Is that possible??

Benny Morris exposes his nasty side
By Alex Kane

Israeli historian Benny Morris is famous for being part of the “New Historians” of Israel that exposed a great deal of Zionist myths about the founding of the state of Israel, including the falsehood that leaders of surrounding Arab states told Palestinians to leave their homes, and that they listened. The truth, of course, is that there was a deliberate policy of expulsion carried about by Jewish forces, and that many Palestinians fled and became refugees because they were fearful for their lives.

Morris obviously has had a huge impact on the discourse on Israel/Palestine. But he’s also an ardent Zionist who routinely expresses racist attitudes towards Arabs and Palestinians. In a piece he wrote for Tablet magazine, where he interviews Israeli President Shimon Peres, he asks Peres:

Perhaps ending the 1948 war with this demographic was a mistake?

Peres: No, moral considerations took priority over demographic considerations. Ben-Gurion knew that every war and conflict takes place twice—once on the battlefield and then in the history books. He didn’t want things to be written in the history books that were in dissonance with the foundations of Judaism. He really believed that without a moral priority there is no existence for the Jewish people. To expel he saw as contrary to his moral values.

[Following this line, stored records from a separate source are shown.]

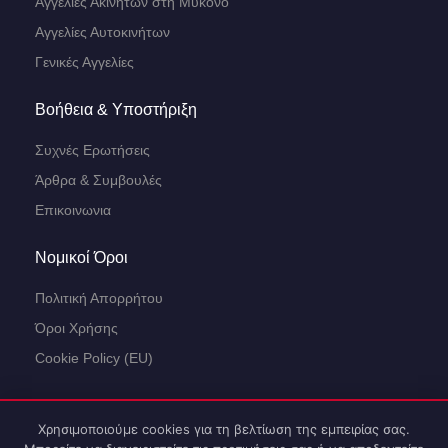
Αγγελίες Ακινήτων στη Μύκονο
Αγγελίες Αυτοκινήτων
Γενικές Αγγελίες
Βοήθεια & Υποστήριξη
Συχνές Ερωτήσεις
Άρθρα & Συμβουλές
Επικοινωνια
Νομικοί Όροι
Πολιτική Απορρήτου
Όροι Χρήσης
Cookie Policy (EU)
Χρησιμοποιούμε cookies για τη βελτίωση της εμπειρίας σας.
Πώς μπορώ να σας βοηθήσω;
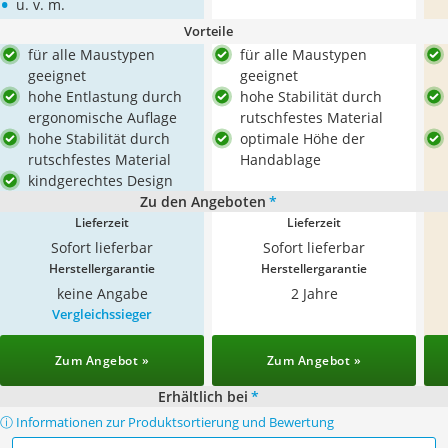
•
u. v. m.
Vorteile
für alle Maustypen
für alle Maustypen
geeignet
geeignet
hohe Entlastung durch
hohe Stabilität durch
ergonomische Auflage
rutschfestes Material
hohe Stabilität durch
optimale Höhe der
rutschfestes Material
Handablage
kindgerechtes Design
Zu den Angeboten
*
Lieferzeit
Lieferzeit
Sofort lieferbar
Sofort lieferbar
Herstellergarantie
Herstellergarantie
keine Angabe
2 Jahre
Vergleichssieger
Zum Angebot »
Zum Angebot »
Erhältlich bei
*
ⓘ Informationen zur Produktsortierung und Bewertung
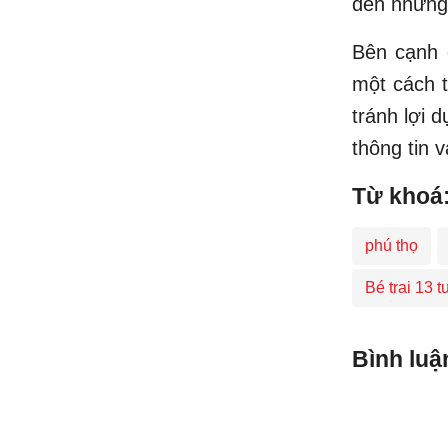
đến những
Bên cạnh 
một cách t
tránh lợi d
thông tin 
Từ khoá
phú thọ
Bé trai 13 t
Bình luậ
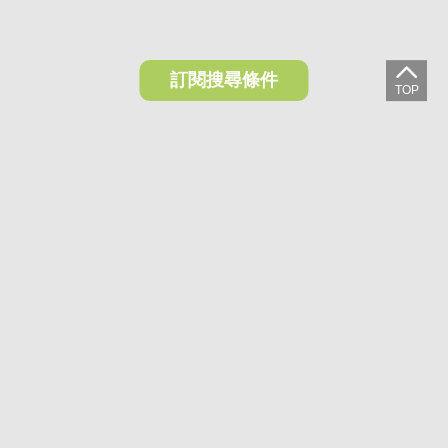
訂閱搜尋條件
想收藏喜歡的物件？快下載好房網買屋APP！
下載 好房網買屋APP >
加入好友
好房網買屋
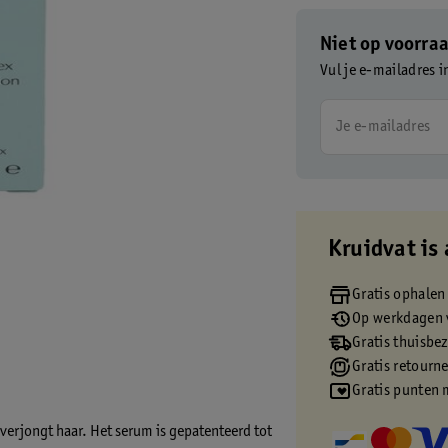
Niet op voorra
Vul je e-mailadres i
Je e-mailadres
Kruidvat is 
Gratis ophalen
Op werkdagen v
Gratis thuisbe
Gratis retourn
Gratis punten 
 verjongt haar. Het serum is gepatenteerd tot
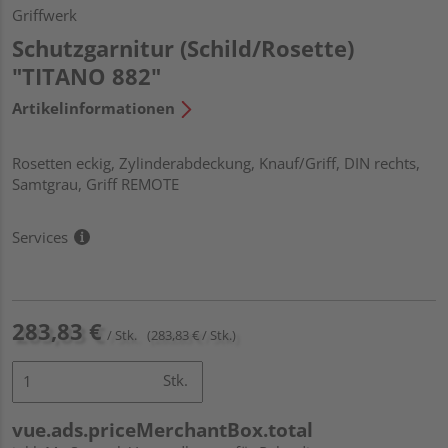
Griffwerk
Schutzgarnitur (Schild/Rosette)
"TITANO 882"
Artikelinformationen
Rosetten eckig, Zylinderabdeckung, Knauf/Griff, DIN rechts,
Samtgrau, Griff REMOTE
Services
283,83 €
/ Stk.
(283,83 € / Stk.)
Stk.
vue.ads.priceMerchantBox.total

Morris’ question reveals a lot: he obviously doesn’t consider Palestinians as human beings. Referring to them as “this demographic” is deeply dehumanizing, and he also seems to be suggesting that Israel should have just expelled all of the Palestinians in the 1948 war.

This is not a new revelation, however. Morris is on record as saying that he is quite alright with ethnically cleansing Palestinians, and that it was a mistake to not “finish the job” in 1948.

This is from an interview published in Ha’aretz, via Counterpunch ( Morris’ answers are bolded by me):

They perpetrated ethnic cleansing.

“There are circumstances in history that justify ethnic cleansing. I know that this term is completely negative in the discourse of the 21st century, but when the choice is between ethnic cleansing and genocide – the annihilation ofyour people – I prefer ethnic cleansing.”

And that was the situation in 1948?

“That was the situation. That is what Zionism faced. A Jewish state would not have come into being without the uprooting of 700,000 Palestinians. Therefore it was necessary to uproot them. There was no choice but to expel that population. It was necessary to cleanse the hinterland and cleanse the border areas and cleanse the main roads. It was necessary to cleanse the villages from which our convoys and our settlements were fired on.”

The term `to cleanse’ is terrible.

“I know it doesn’t sound nice but that’s the term they used at the time. I adopted it from all the 1948 documents in which I am immersed.”

What you are saying is hard to listen to and hard to digest. You sound hard-hearted.

“I feel sympathy for the Palestinian people, which truly underwent a hard tragedy. I feel sympathy for the refugees themselves. But if the desire to establish a Jewish state here is legitimate, there was no other choice. It was impossible to leave a large fifth column in the country. From the moment the Yishuv [pre-1948 Jewish community in Palestine] was attacked by the Palestinians and afterward by the Arab states, there was no choice but to expel the Palestinian population. To uproot it in the course of war.”